車を廃車にする場合や譲渡、海外転勤などで長期間車に乗らなくなる場合は、加入している保険会社に「中断証明書」を発行してもらうことで、10年間は等級を維持できます。

「中断証明書」があれば、再度自動車保険に加入する際に、中断した契約の等級を引き継いで契約を再開できます。

「中断証明書」の発行は無料で行われ、他の保険会社で発行されたものでも利用可能です。

また、中断証明書を発行して忘れていた場合には、解約日の翌日から起算して5年以内に申し出ることで、さかのぼって発行してもらえます。

他社の自動車保険に切り替えた場合

満期日をもって他の保険会社に切り替えれば、そのまま等級を引き継ぐことができます。

満期日での乗り換えは、等級の進行という観点からも最も好ましいタイミングです

なぜなら、保険期間の途中で解約して他社に乗り換えると、新しい契約の保険開始日から1年間同じ等級が引き継がれるため、満期日での乗り換えに比べて等級の進行が遅れてしまうからです。

1年間無事故であれば次年度に等級が1つ上がり割引率も高くなるため、等級アップのメリットを最大限に活用するには満期日に合わせた乗り換えが理想的です。

解約のタイミングと注意点

解約時に気を付けたいこと

自動車保険を解約するにあたっては、注意しなければならない点があります。また、タイミングも必ず考慮しましょう。

主に注意してほしい点は以下の3つです。

解約時の注意点

未加入期間は8日以上空けない

自動車保険を他社に切り替える場合、解約日から次の自動車保険の契約開始日まで8日以上の空白期間が発生すると、等級がリセットされてしまいます

解約日の翌日から7日以内に新しい保険契約を開始すれば等級を引き継ぐことができますが、8日目以降になると7等級以上の等級は原則として引き継げず、6等級からの新規スタートとなってしまいます。

また、空白期間中は無保険状態となるため、万が一事故を起こしても補償を受けることができません。

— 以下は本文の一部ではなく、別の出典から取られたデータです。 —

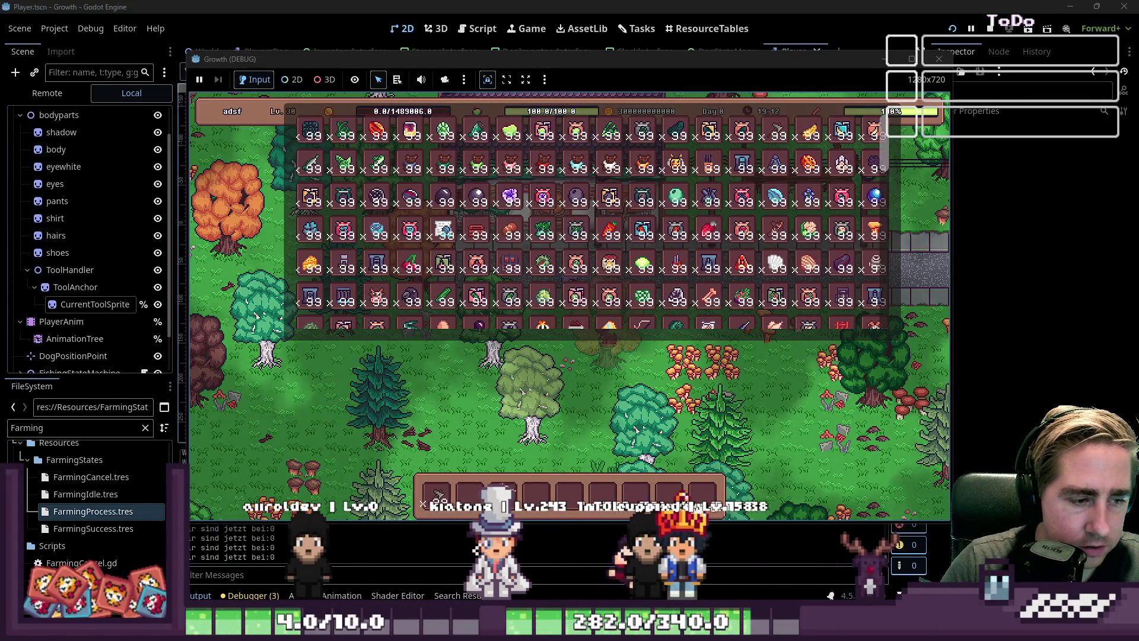
pyautogui.press('i')
pyautogui.press('d')
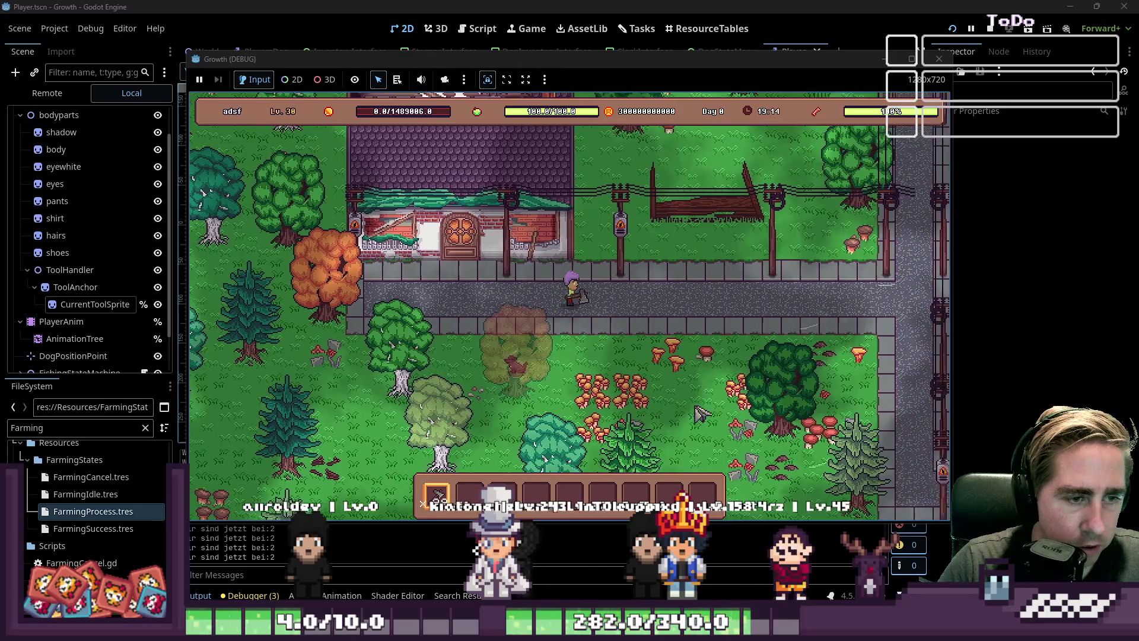
pyautogui.press('s')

そのため、他社への乗り換えを検討する際は、現在の保険の解約日と新しい保険の契約開始日を同日に設定し、空白期間を作らないよう細心の注意を払って手続きを進めることが重要です

「中断証明書」の発行を覚えておく

車を廃車にする場合や譲渡する場合、また海外転勤などで長期間車に乗らなくなる場合は、「中断証明書」の発行を忘れずに行いましょう

中断証明書があれば、最長10年間は現在の等級を維持できます。

中断証明書の発行条件は保険会社によって異なりますが、一般的には7等級から20等級の契約で、車の廃車・譲渡・車検切れ・海外渡航などの理由がある場合に発行可能です。

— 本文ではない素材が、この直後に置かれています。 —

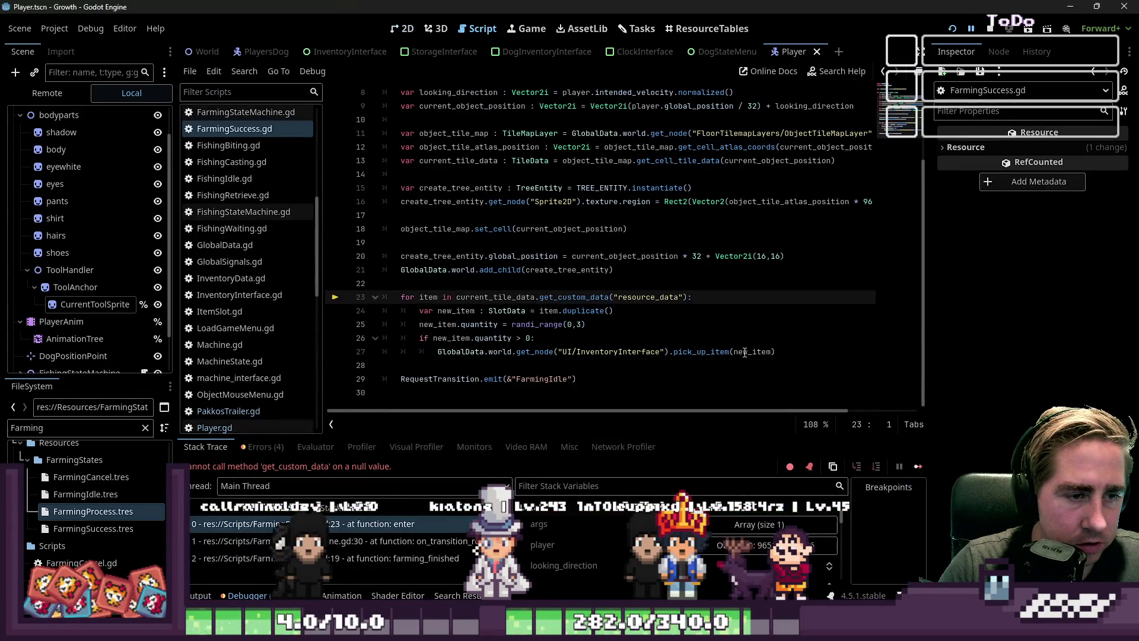
pyautogui.click(681, 337)
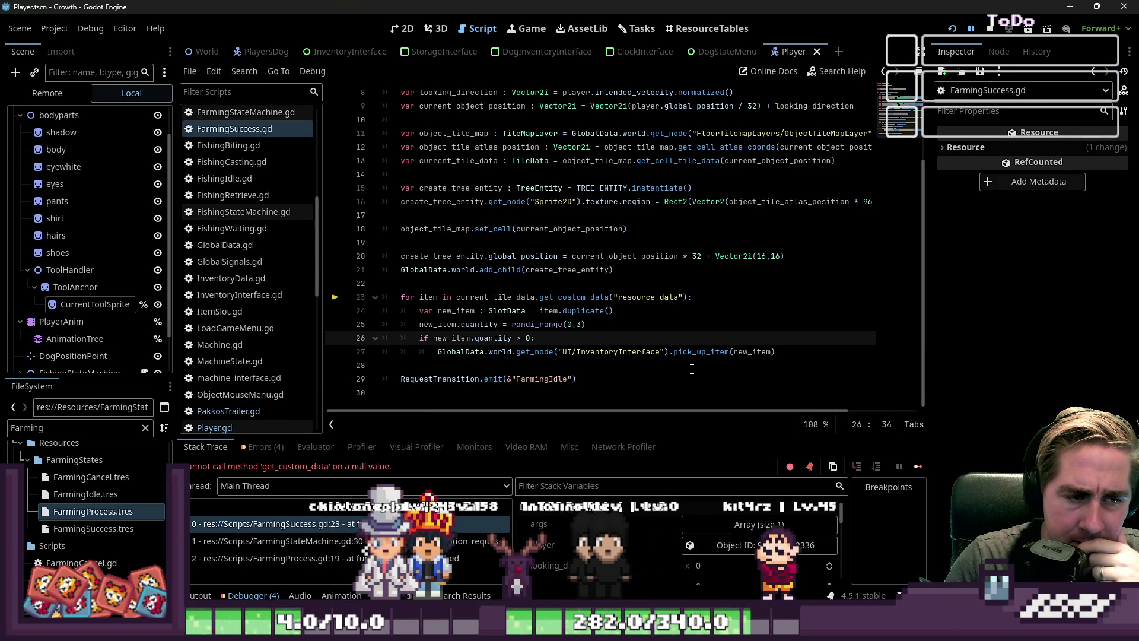
pyautogui.scroll(-1, 626, 560)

発行には費用がかからず、解約日から5年以内であれば後から申請することも可能です。

将来的に再び車を購入する可能性がある場合は、新規契約の6等級からスタートするよりも、中断証明書を利用して以前の等級を引き継いだ方が保険料を大幅に節約できるため、必ず発行しておくことをおすすめします。

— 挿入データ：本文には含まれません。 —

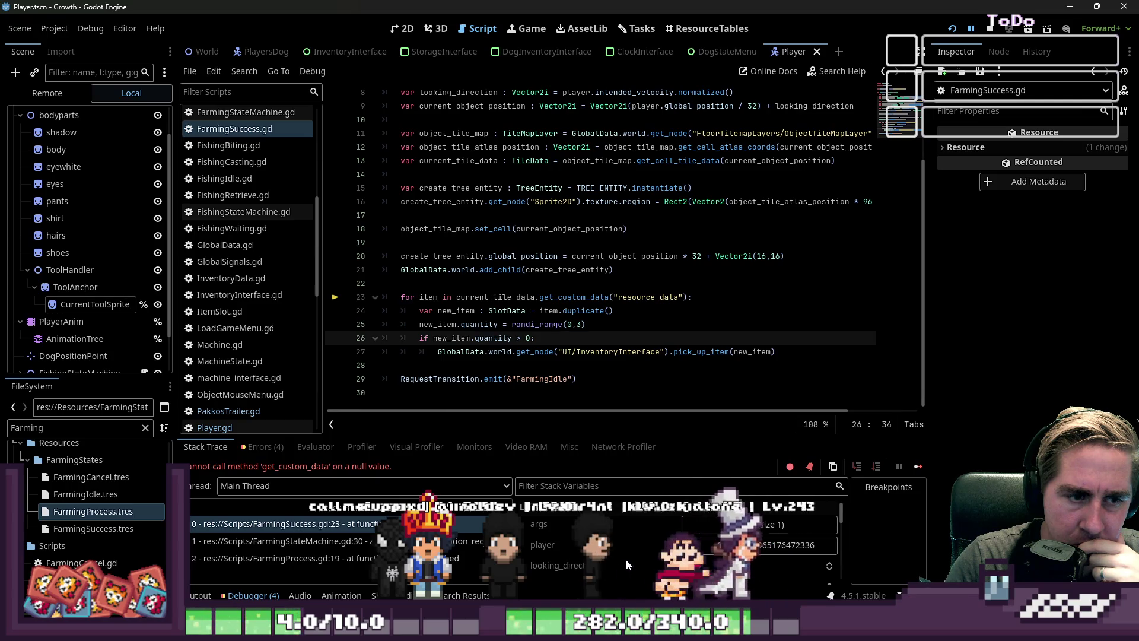
pyautogui.scroll(2, 731, 296)
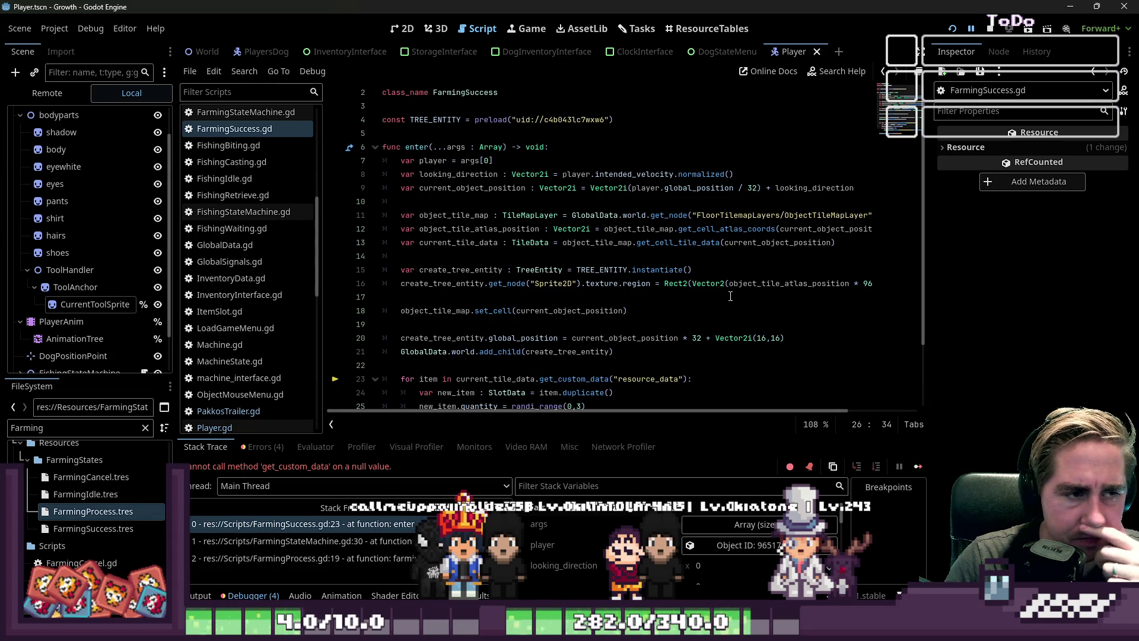
pyautogui.doubleClick(487, 188)
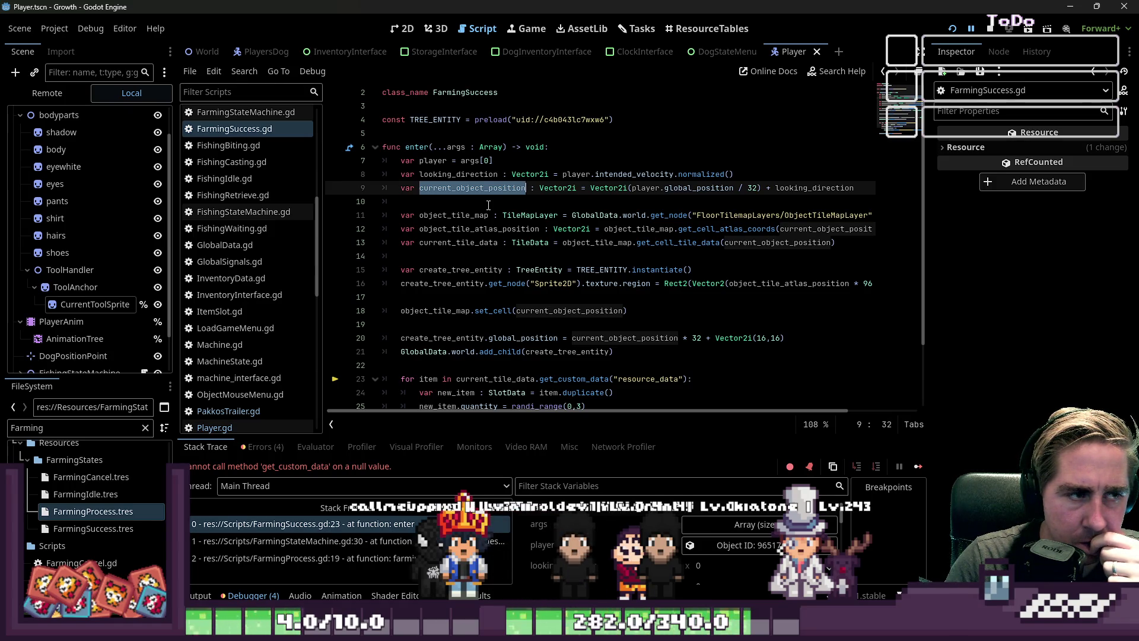
pyautogui.click(257, 130)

仮に中断証明書を発行して忘れていた場合には、解約日の翌日から起算して5年以内に申し出ることで、さかのぼって発行してもらえます。

満期でも解約手続きが必要かを確認

満期日に合わせて保険会社を切り替える場合も、現在の契約内容を確認し、必要に応じて解約手続きを行う必要があります。

特に「自動継続特約」が付帯されている場合は、満期を迎えても自動的に契約が更新されるため、更新しない旨を事前に保険会社に連絡しなければなりません

解約手続きを怠ると、新しい保険と現在の保険が重複契約となり、片方の契約が無効になるなど、手続きが複雑になる可能性があります。

また、二重契約の状態では無駄な保険料を支払うことになるため、乗り換えを検討する際は、現在の契約が自動継続かどうかを保険証券で確認し、必要であれば保険会社や代理店に直接問い合わせて、適切な手続き方法を確認することが大切です。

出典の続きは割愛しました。